[INFORMATION PROVIDED]:
++++++

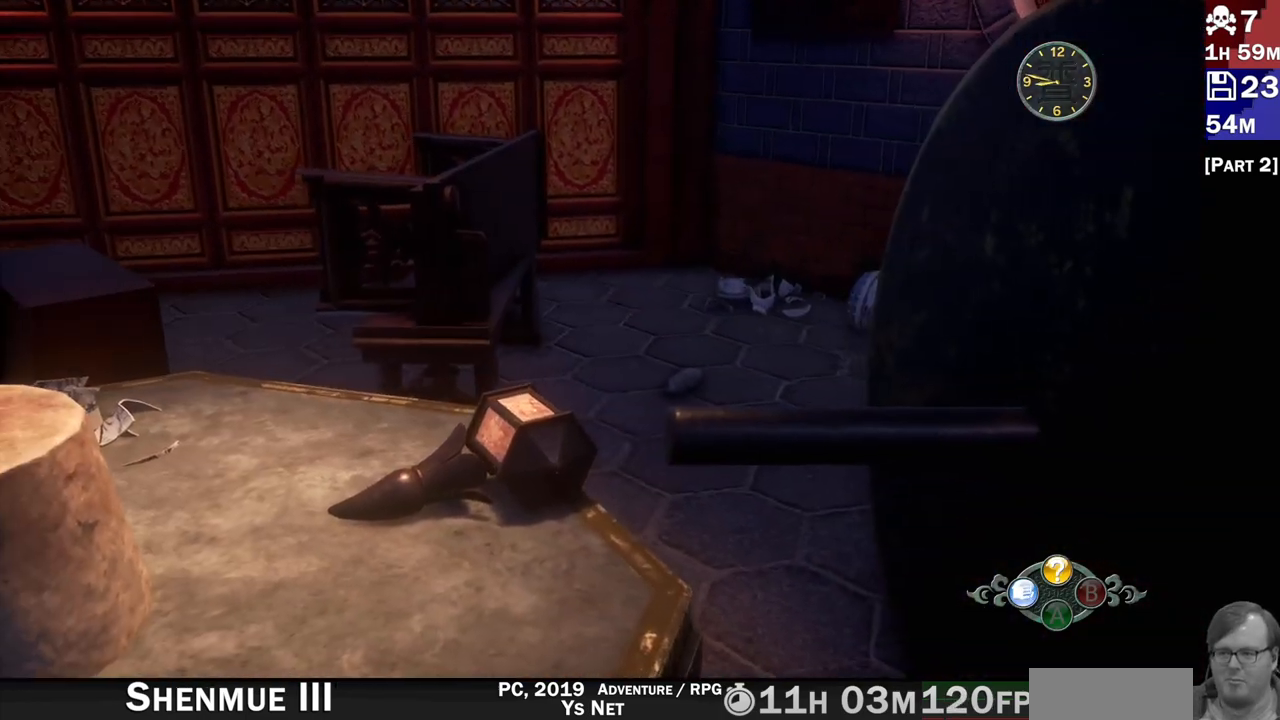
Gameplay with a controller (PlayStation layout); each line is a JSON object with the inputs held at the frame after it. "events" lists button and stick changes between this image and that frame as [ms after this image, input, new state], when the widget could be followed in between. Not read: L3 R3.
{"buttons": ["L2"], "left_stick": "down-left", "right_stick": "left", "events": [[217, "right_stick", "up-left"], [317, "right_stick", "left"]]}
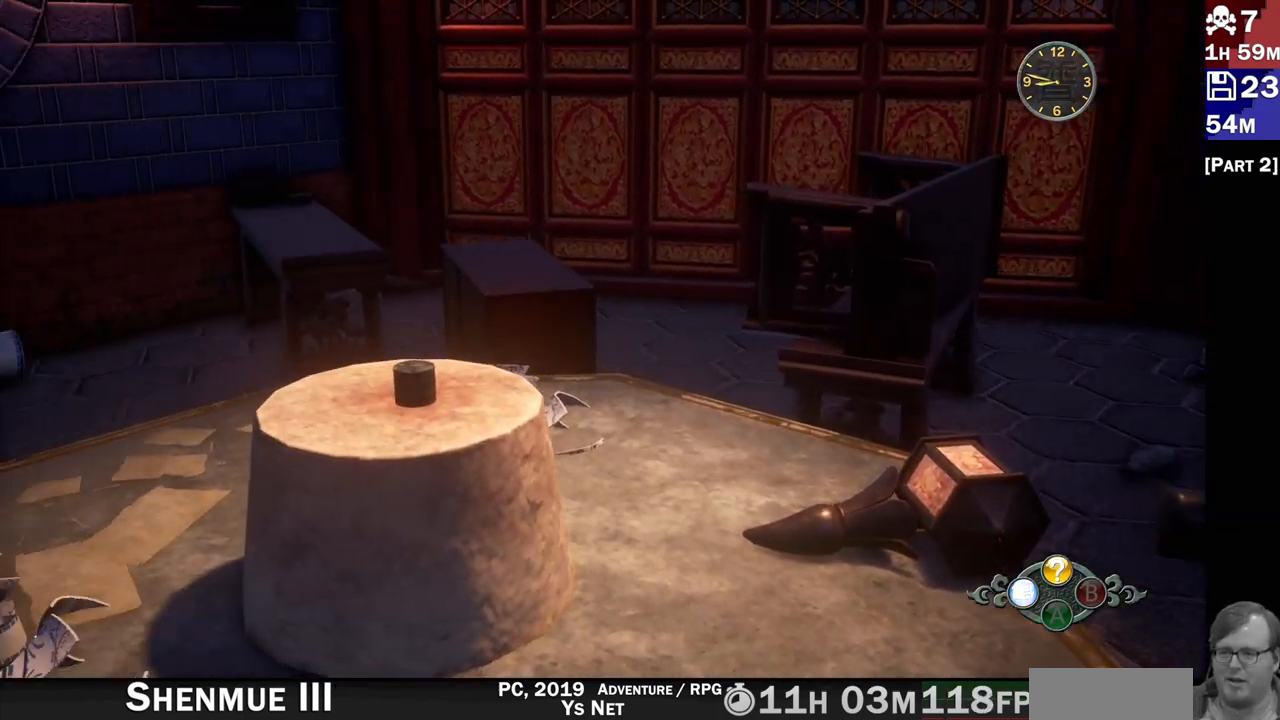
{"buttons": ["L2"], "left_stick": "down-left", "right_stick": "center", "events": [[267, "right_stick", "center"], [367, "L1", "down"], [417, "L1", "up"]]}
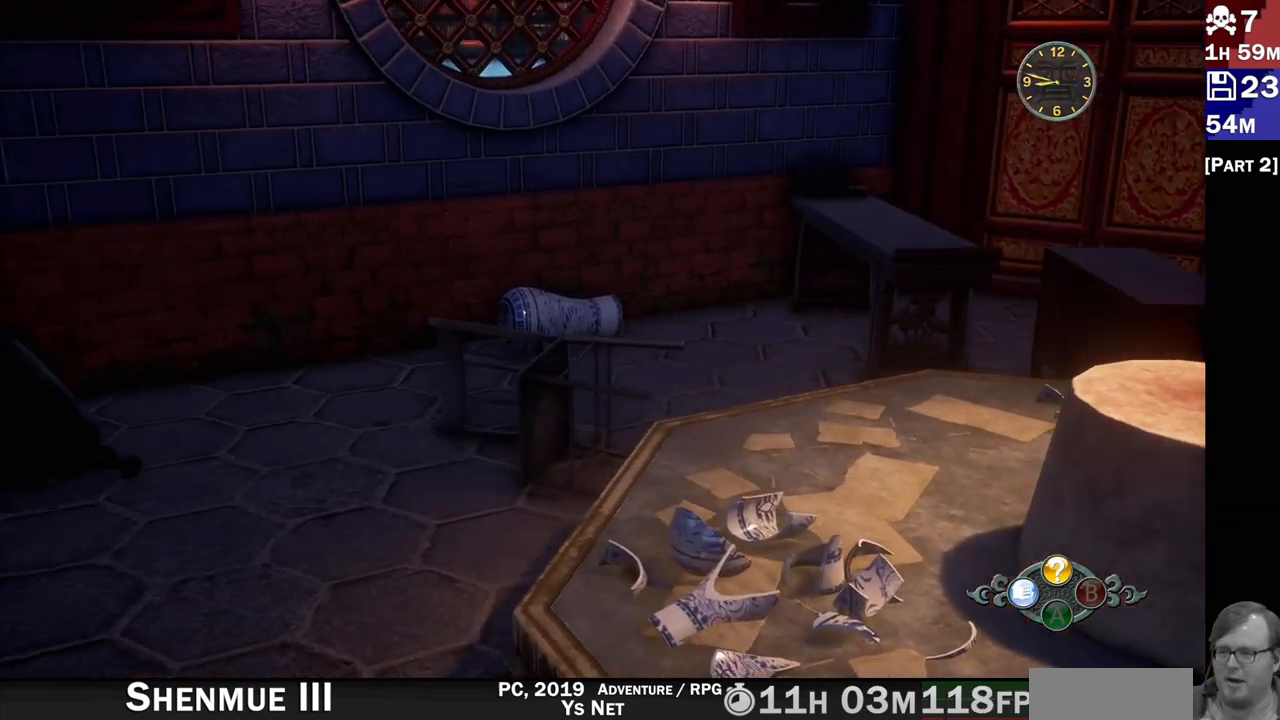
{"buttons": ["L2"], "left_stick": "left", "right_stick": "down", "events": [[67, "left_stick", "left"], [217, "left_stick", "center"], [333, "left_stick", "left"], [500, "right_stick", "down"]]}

++++++

[TASK GOAL]: The copy must reproduce the listing above verbatim and contain no pictures.

[TASK RESULT]:
Gameplay with a controller (PlayStation layout); each line is a JSON object with the inputs held at the frame after it. "events" lists button and stick changes between this image and that frame as [ms after this image, input, new state], when the widget could be followed in between. Not read: L3 R3.
{"buttons": ["L2"], "left_stick": "down-left", "right_stick": "left", "events": [[217, "right_stick", "up-left"], [317, "right_stick", "left"]]}
{"buttons": ["L2"], "left_stick": "down-left", "right_stick": "center", "events": [[267, "right_stick", "center"], [367, "L1", "down"], [417, "L1", "up"]]}
{"buttons": ["L2"], "left_stick": "left", "right_stick": "down", "events": [[67, "left_stick", "left"], [217, "left_stick", "center"], [333, "left_stick", "left"], [500, "right_stick", "down"]]}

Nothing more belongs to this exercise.